The one difference which you clearly notice when you go out of India towards the West is that you do not see children working in restraurents, coffee- shops, shops and factories! In India, the site is so common that we become immune to the fact that kids are doing the work which they should not be doing! We employ kids as domestic help to help our kids, hire them at work places. This is nothing less than exploiting the kid and rob him/her of a meaningful future! The issue is complex and strict regulations nedd to be enforced to abolish the child labor practice. To quote the article reproduced below: “NGOs working for children, point out that such exploitation goes unabated because there is no shock or outrage in society that children are at work and not in school. The tolerance of child labour is so pervasive that it gets internalised by parents too.”
This article appeared in The Tribune.
Without a future Movement to end child labour
by Usha Rai
The Mumbai terror attack and the discussions on it in Parliament when it opened for the winter session drowned another kind of tyranny that is keeping a staggering 12.6 million children in our country, some of them as young as five and six years, shackled to child labour. India has the dubious distinction of having the largest number of child workers in the world.
So some 1,500 people, including NGOs, MPs, MLAs, bureaucrats, sarpanches heading village education committees, corporates, trade union representatives, educationists as well as children who have been pulled out of the labour force, got together in the Capital to work out their agenda for getting every child into school. Spearheading the movement for “Abolition of child labour and right to education” were the National Commission for Protection of Child Rights (NCPCR), UNICEF and the ILO.
It was one of the biggest national conventions of its kind and came at the end of eight state consultations on providing dignity and freedom to children by ensuring their education. In fact, the very strong statement that went out was that every child who is not in school is a child worker.
But the terror of the moment kept the media from giving due attention to the larger terror that millions of children face every day of their lives working not just in hazardous industries but even as domestic help in homes where even 60 years after our Independence they continue to be treated as slaves and are beaten.
The British have left India but the baba log culture prevails with the less privileged children carrying school bags of the more fortunate babas.
In fact, what is hazardous is to be out of the protective environment of school. An estimated 75 million children neither go to school nor to work. They are domestic child workers, street children, migrants and are called “no where children.”
The strong anti-child labour sentiments that echoed through two days of deliberations led to an assurance at the conference by Minister for Women and Child Development, Renuka Chowdhury that the distinction between hazardous and non-hazardous jobs would cease.
It was also an epoch-making convention because it was unanimously agreed that all those below 18 years should be categorised as children. So far different policies in the country have variously defined “children” as those below 14, 16 or 18.
The demand for equity and quality in education was voiced by children from across the country. The lack of high schools in villages, adequate number of teachers (in Orissa 40,000 posts of teacher need to be filled) and basic facilities like school furniture, drinking water and toilets was raised.
Voicing concern for their less fortunate brethren, representatives of 200 children at the conference pointed out, “What is our future without education?

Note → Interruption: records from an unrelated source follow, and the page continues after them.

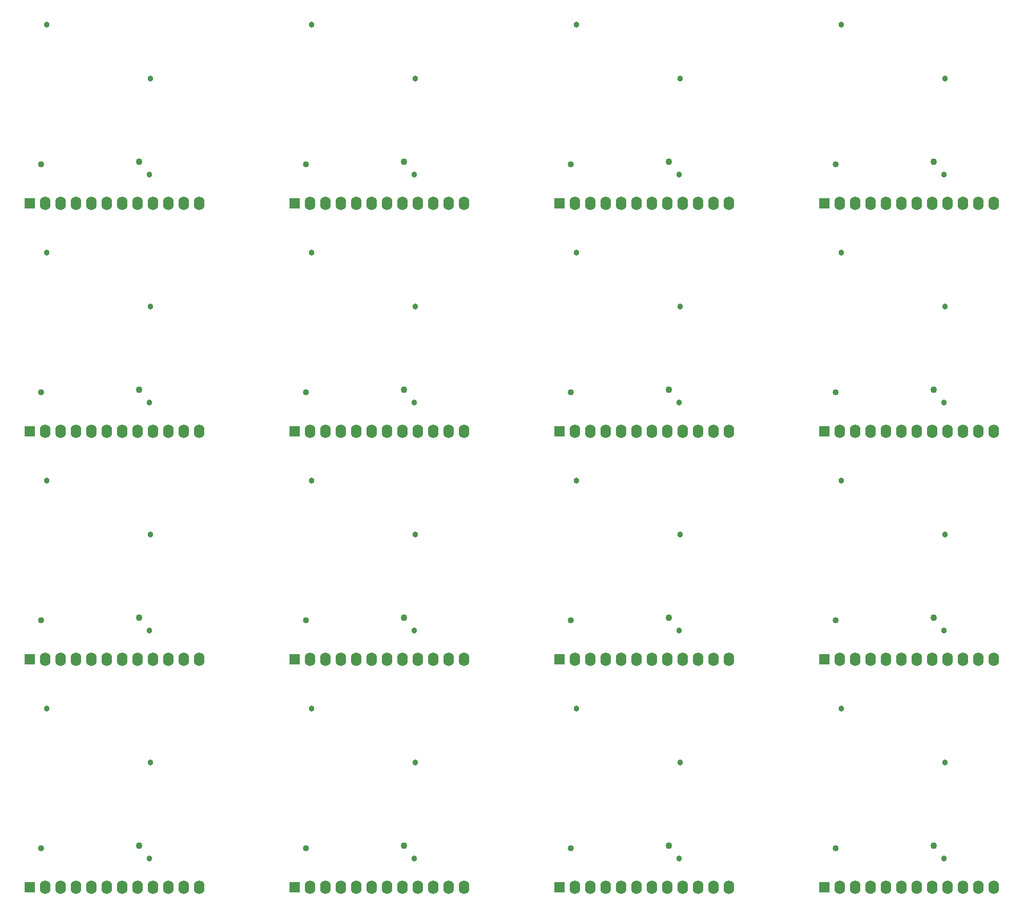
<source format=gbs>
G04*
G04 #@! TF.GenerationSoftware,Altium Limited,Altium Designer,18.1.9 (240)*
G04*
G04 Layer_Color=16711935*
%FSLAX24Y24*%
%MOIN*%
G70*
G01*
G75*
%ADD27C,0.0400*%
%ADD46R,0.0680X0.0680*%
%ADD47O,0.0680X0.0880*%
%ADD48C,0.0380*%
%ADD49C,0.0430*%
D27*
X6680Y5960D02*
D03*
X23880D02*
D03*
X41080D02*
D03*
X58280D02*
D03*
X6680Y20760D02*
D03*
X23880D02*
D03*
X41080D02*
D03*
X58280D02*
D03*
X6680Y35560D02*
D03*
X23880D02*
D03*
X41080D02*
D03*
X58280D02*
D03*
X6680Y50360D02*
D03*
X23880D02*
D03*
X41080D02*
D03*
X58280D02*
D03*
D46*
X5925Y3425D02*
D03*
X23125D02*
D03*
X40325D02*
D03*
X57525D02*
D03*
X5925Y18225D02*
D03*
X23125D02*
D03*
X40325D02*
D03*
X57525D02*
D03*
X5925Y33025D02*
D03*
X23125D02*
D03*
X40325D02*
D03*
X57525D02*
D03*
X5925Y47825D02*
D03*
X23125D02*
D03*
X40325D02*
D03*
X57525D02*
D03*
D47*
X16925Y3425D02*
D03*
X15925D02*
D03*
X14925D02*
D03*
X13925D02*
D03*
X12925D02*
D03*
X11925D02*
D03*
X10925D02*
D03*
X9925D02*
D03*
X8925D02*
D03*
X7925D02*
D03*
X6925D02*
D03*
X34125D02*
D03*
X33125D02*
D03*
X32125D02*
D03*
X31125D02*
D03*
X30125D02*
D03*
X29125D02*
D03*
X28125D02*
D03*
X27125D02*
D03*
X26125D02*
D03*
X25125D02*
D03*
X24125D02*
D03*
X51325D02*
D03*
X50325D02*
D03*
X49325D02*
D03*
X48325D02*
D03*
X47325D02*
D03*
X46325D02*
D03*
X45325D02*
D03*
X44325D02*
D03*
X43325D02*
D03*
X42325D02*
D03*
X41325D02*
D03*
X68525D02*
D03*
X67525D02*
D03*
X66525D02*
D03*
X65525D02*
D03*
X64525D02*
D03*
X63525D02*
D03*
X62525D02*
D03*
X61525D02*
D03*
X60525D02*
D03*
X59525D02*
D03*
X58525D02*
D03*
X16925Y18225D02*
D03*
X15925D02*
D03*
X14925D02*
D03*
X13925D02*
D03*
X12925D02*
D03*
X11925D02*
D03*
X10925D02*
D03*
X9925D02*
D03*
X8925D02*
D03*
X7925D02*
D03*
X6925D02*
D03*
X34125D02*
D03*
X33125D02*
D03*
X32125D02*
D03*
X31125D02*
D03*
X30125D02*
D03*
X29125D02*
D03*
X28125D02*
D03*
X27125D02*
D03*
X26125D02*
D03*
X25125D02*
D03*
X24125D02*
D03*
X51325D02*
D03*
X50325D02*
D03*
X49325D02*
D03*
X48325D02*
D03*
X47325D02*
D03*
X46325D02*
D03*
X45325D02*
D03*
X44325D02*
D03*
X43325D02*
D03*
X42325D02*
D03*
X41325D02*
D03*
X68525D02*
D03*
X67525D02*
D03*
X66525D02*
D03*
X65525D02*
D03*
X64525D02*
D03*
X63525D02*
D03*
X62525D02*
D03*
X61525D02*
D03*
X60525D02*
D03*
X59525D02*
D03*
X58525D02*
D03*
X16925Y33025D02*
D03*
X15925D02*
D03*
X14925D02*
D03*
X13925D02*
D03*
X12925D02*
D03*
X11925D02*
D03*
X10925D02*
D03*
X9925D02*
D03*
X8925D02*
D03*
X7925D02*
D03*
X6925D02*
D03*
X34125D02*
D03*
X33125D02*
D03*
X32125D02*
D03*
X31125D02*
D03*
X30125D02*
D03*
X29125D02*
D03*
X28125D02*
D03*
X27125D02*
D03*
X26125D02*
D03*
X25125D02*
D03*
X24125D02*
D03*
X51325D02*
D03*
X50325D02*
D03*
X49325D02*
D03*
X48325D02*
D03*
X47325D02*
D03*
X46325D02*
D03*
X45325D02*
D03*
X44325D02*
D03*
X43325D02*
D03*
X42325D02*
D03*
X41325D02*
D03*
X68525D02*
D03*
X67525D02*
D03*
X66525D02*
D03*
X65525D02*
D03*
X64525D02*
D03*
X63525D02*
D03*
X62525D02*
D03*
X61525D02*
D03*
X60525D02*
D03*
X59525D02*
D03*
X58525D02*
D03*
X16925Y47825D02*
D03*
X15925D02*
D03*
X14925D02*
D03*
X13925D02*
D03*
X12925D02*
D03*
X11925D02*
D03*
X10925D02*
D03*
X9925D02*
D03*
X8925D02*
D03*
X7925D02*
D03*
X6925D02*
D03*
X34125D02*
D03*
X33125D02*
D03*
X32125D02*
D03*
X31125D02*
D03*
X30125D02*
D03*
X29125D02*
D03*
X28125D02*
D03*
X27125D02*
D03*
X26125D02*
D03*
X25125D02*
D03*
X24125D02*
D03*
X51325D02*
D03*
X50325D02*
D03*
X49325D02*
D03*
X48325D02*
D03*
X47325D02*
D03*
X46325D02*
D03*
X45325D02*
D03*
X44325D02*
D03*
X43325D02*
D03*
X42325D02*
D03*
X41325D02*
D03*
X68525D02*
D03*
X67525D02*
D03*
X66525D02*
D03*
X65525D02*
D03*
X64525D02*
D03*
X63525D02*
D03*
X62525D02*
D03*
X61525D02*
D03*
X60525D02*
D03*
X59525D02*
D03*
X58525D02*
D03*
D48*
X13690Y5290D02*
D03*
X13775Y11525D02*
D03*
X7025Y15025D02*
D03*
X30890Y5290D02*
D03*
X30975Y11525D02*
D03*
X24225Y15025D02*
D03*
X48090Y5290D02*
D03*
X48175Y11525D02*
D03*
X41425Y15025D02*
D03*
X65290Y5290D02*
D03*
X65375Y11525D02*
D03*
X58625Y15025D02*
D03*
X13690Y20090D02*
D03*
X13775Y26325D02*
D03*
X7025Y29825D02*
D03*
X30890Y20090D02*
D03*
X30975Y26325D02*
D03*
X24225Y29825D02*
D03*
X48090Y20090D02*
D03*
X48175Y26325D02*
D03*
X41425Y29825D02*
D03*
X65290Y20090D02*
D03*
X65375Y26325D02*
D03*
X58625Y29825D02*
D03*
X13690Y34890D02*
D03*
X13775Y41125D02*
D03*
X7025Y44625D02*
D03*
X30890Y34890D02*
D03*
X30975Y41125D02*
D03*
X24225Y44625D02*
D03*
X48090Y34890D02*
D03*
X48175Y41125D02*
D03*
X41425Y44625D02*
D03*
X65290Y34890D02*
D03*
X65375Y41125D02*
D03*
X58625Y44625D02*
D03*
X13690Y49690D02*
D03*
X13775Y55925D02*
D03*
X7025Y59425D02*
D03*
X30890Y49690D02*
D03*
X30975Y55925D02*
D03*
X24225Y59425D02*
D03*
X48090Y49690D02*
D03*
X48175Y55925D02*
D03*
X41425Y59425D02*
D03*
X65290Y49690D02*
D03*
X65375Y55925D02*
D03*
X58625Y59425D02*
D03*
D49*
X13040Y6150D02*
D03*
X30240D02*
D03*
X47440D02*
D03*
X64640D02*
D03*
X13040Y20950D02*
D03*
X30240D02*
D03*
X47440D02*
D03*
X64640D02*
D03*
X13040Y35750D02*
D03*
X30240D02*
D03*
X47440D02*
D03*
X64640D02*
D03*
X13040Y50550D02*
D03*
X30240D02*
D03*
X47440D02*
D03*
X64640D02*
D03*
M02*

</source>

Who will employ us?” Ending child labour and getting every child into school should be “non-negotiable.” There should be no dithering on these two issues which are interlinked.
While Renuka Chowdhury went all out to endorse the demand and even announced that her ministry would come out with a logo that could be put on products that did not employ children, the Minister of State for Labour and the Minister for Rural Development, Oscar Fernandes and Raghuvansh Prasad, skirted the issue of ending child labour.
It is not really possible to end child labour without ending poverty was their excuse at the conference and there was a chorus of protests. It is, in fact, child labour which is shackling children to a life of poverty, retorted NGOs.
The eight national commissions too, including those representing the minorities, the Scheduled Castes and the Scheduled Tribes as well as the safai karamcharies issued a joint statement that they wanted total abolition of child labour whether rendered for an employer, middleman or one’s own family up to the age of 18.
There is an explosive demand for education among the poor today. Parents, even among the poorest, are not only capable of sending their children to formal day schools but are willing to do so.
This has been amply demonstrated in Andhra Pradesh, where thanks to the pioneering work of the MV Foundation, 1,500 villages have been declared free of child labour. Every child in these villages goes to school, the village panchayat monitors their attendance and the parents are proud of their children. In fact, the parents of these erstwhile child labourers are making enormous sacrifices to see that education of their children is not disrupted until they finish at least class 10.
They talk with pride about the transformation of their child from a child labourer to a student. As against the parental demand for education, there is the more powerful force of the market that prefers child labour because it is a source of cheap labour. Children can be forced to work for long hours in sub-human conditions of work.
Their exploitation goes unseen under the garb of ‘charity’ as if the employer was doing a favour to the child in employing and keeping him or her alive. NGOs working for children, point out that such exploitation goes unabated because there is no shock or outrage in society that children are at work and not in school. The tolerance of child labour is so pervasive that it gets internalised by parents too.